As bisulfite conversion significantly reduces genomic complexity — by converting all non-methylated cytosines into uracils — Zhang says that cooperation between the two ends of a padlock probe gives a significant advantage in terms of specificity over other capture agents. In a 2009 Nature Biotechnology paper, Zhang says he and and his colleagues reported their creation of about 30,000 padlock probes to "capture every single CpG island on two human chromosomes."
Zhang says his group has since expanded its genomic targets by "taking advantage of the large number of publications in the past two years on global methylation profiling of a variety of different cell types." At present, his group's probe set has a target size of 30 megabases, roughly that of the human exome. The team is now working to simplify the padlock probe protocol and has a keen interest in achieving what he calls two-dimensional multiplexing — "we want to multiplex both on CpG sites and on many different samples," he says.
Using this bisulfite padlock capture approach, Zhang says his team can efficiently process loaded 96-well plates to prepare sequencing libraries. "I think we're getting to the point where we can process a large panel of samples and deliver highly consistent results," he says. "Our technology is just getting to prime time."

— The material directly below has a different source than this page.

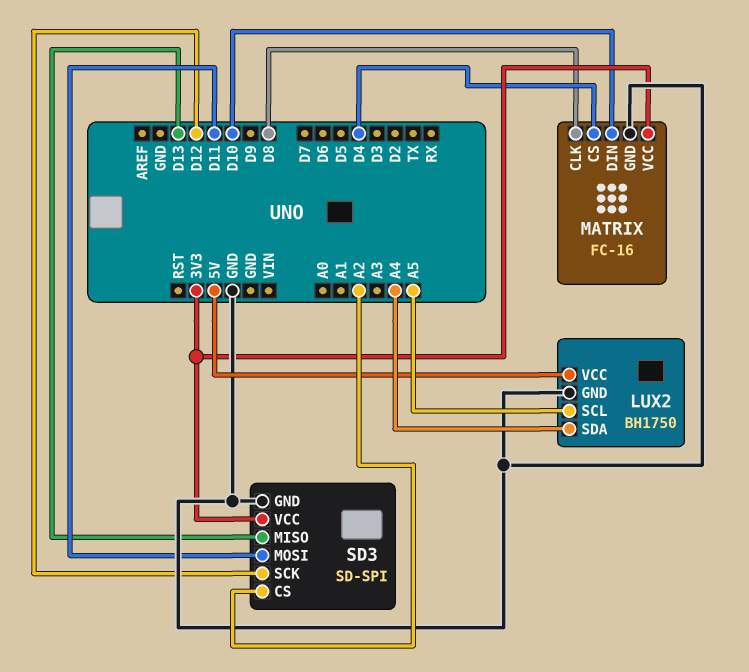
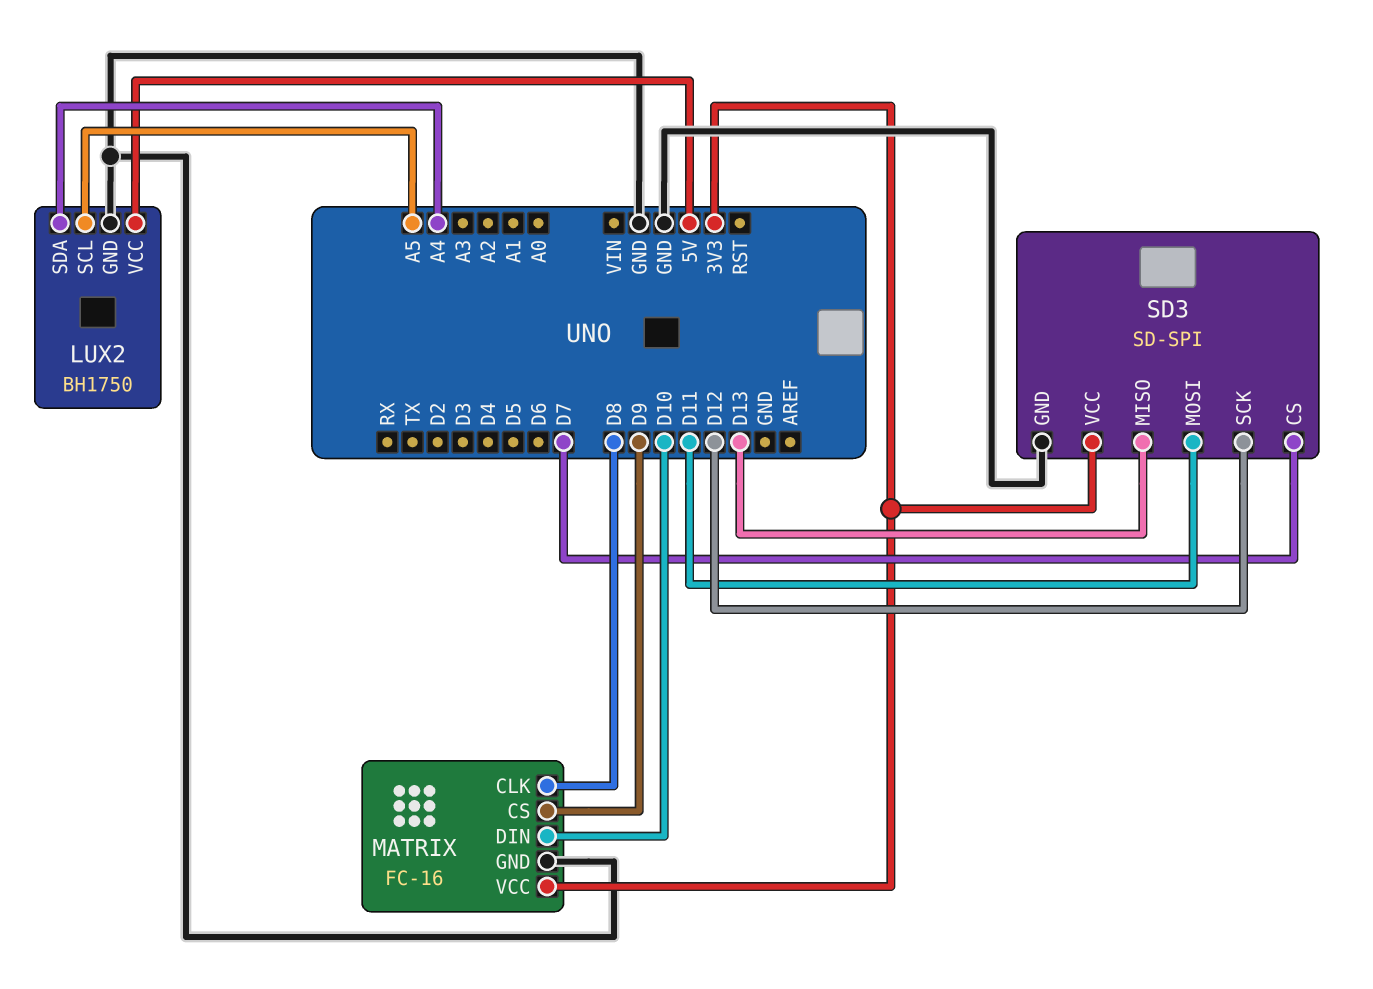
MATRIX pin CS: D4 -> D9
SD3 pin CS: A2 -> D7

Zhang is hopeful that his team's targeted capture technology will enable researchers to efficiently perform epigenome-wide association studies. "To enable that kind of study, we need some kind of assay that can be cheap, accurate, and provides an unbiased survey across the whole genome," he says. "This community really needs a ... tool that allows them to look at a large number of samples — a cohort of maybe thousands — in order to detect weak signals."

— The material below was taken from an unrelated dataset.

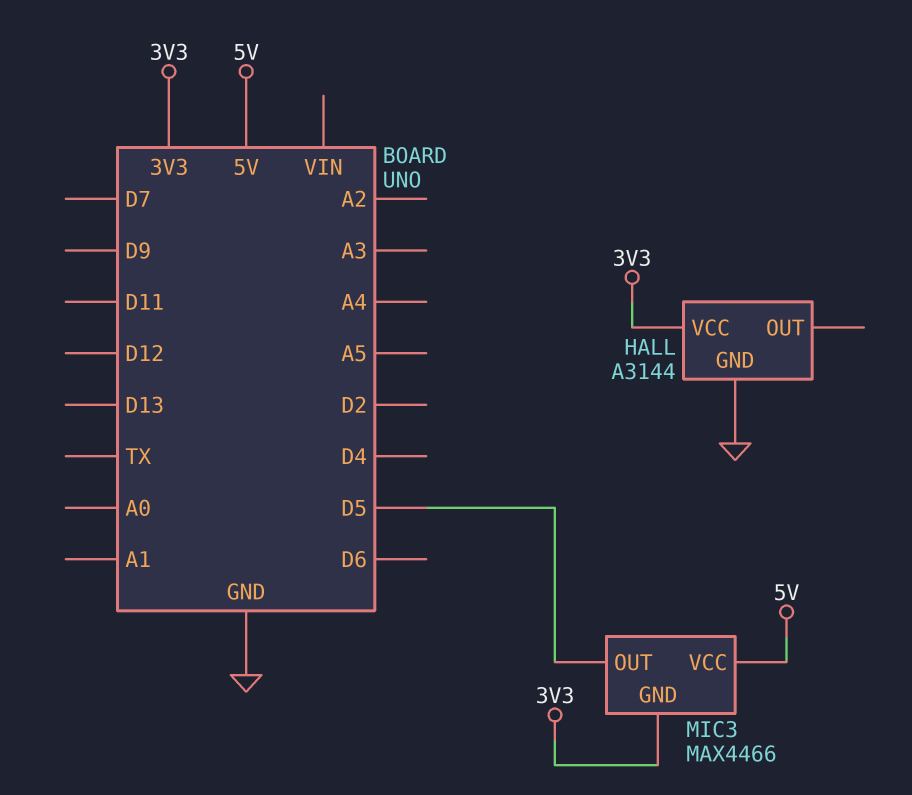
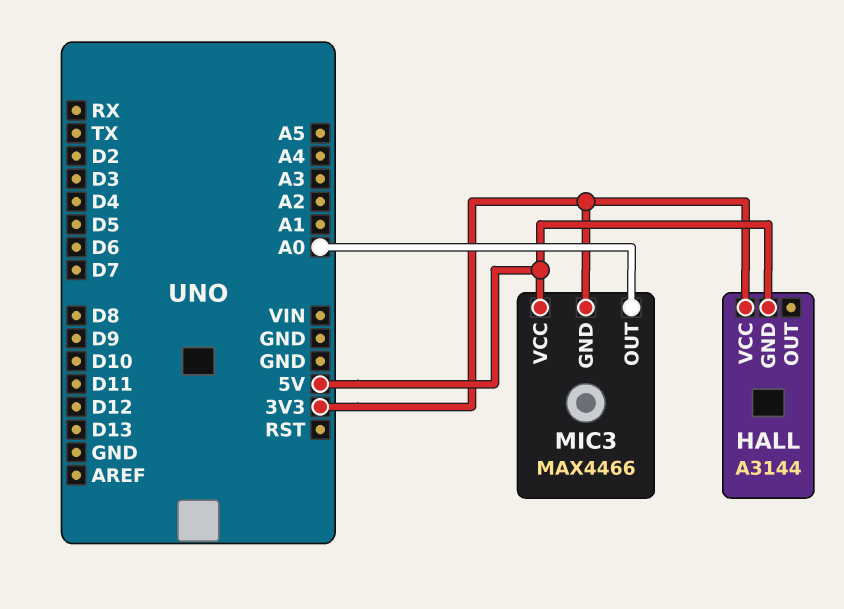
HALL pin GND: GND -> 5V
MIC3 pin OUT: D5 -> A0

During the course of his targeted capture technology development effort, Zhang collected what he calls "very interesting data" that suggest that long-range co-methylation and neighborhood dynamics appear to affect the probability of methylation among adjacent CpG sites. "With methylation reads, we can characterize not only the methylation status, but also genetic variants," Zhang says. This realization "suddenly allowed us to directly interrogate both genetic and epigenetic information on the same sample, with the same assay," he adds. Zhang and his colleagues then developed an algorithm that enables them to do just that, and using that information, they found that there is "a lot of interaction between the genome and the methylome, and a lot of interaction seems to be mediated by genetic polymorphisms, particularly SNPs that directly hit on CpG dinucleotides," he says.
The bisulfite sequencing data Zhang and his colleagues have generated have opened up a variety of questions they seek to address going forward. "How exactly are those CpG sites on the same chromosome molecule co-regulated? And what are the regulators? How does that relate to chromosome folding and high-dimensional structure? How does this relate to other chromatin marks [and] epigenetic modifications?" he asks.
To begin to chip away at these and other questions, Zhang's team proposes to build a human haplotype so that they can distinguish paternal chromosomes from maternal ones, map CpG sites to each, and assess differential methylation between them. Having this information in hand could help researchers to "separate allelic differences in methylation — due to genomic imprinting — from [those] due to cis-regulatory polymorphisms," he says.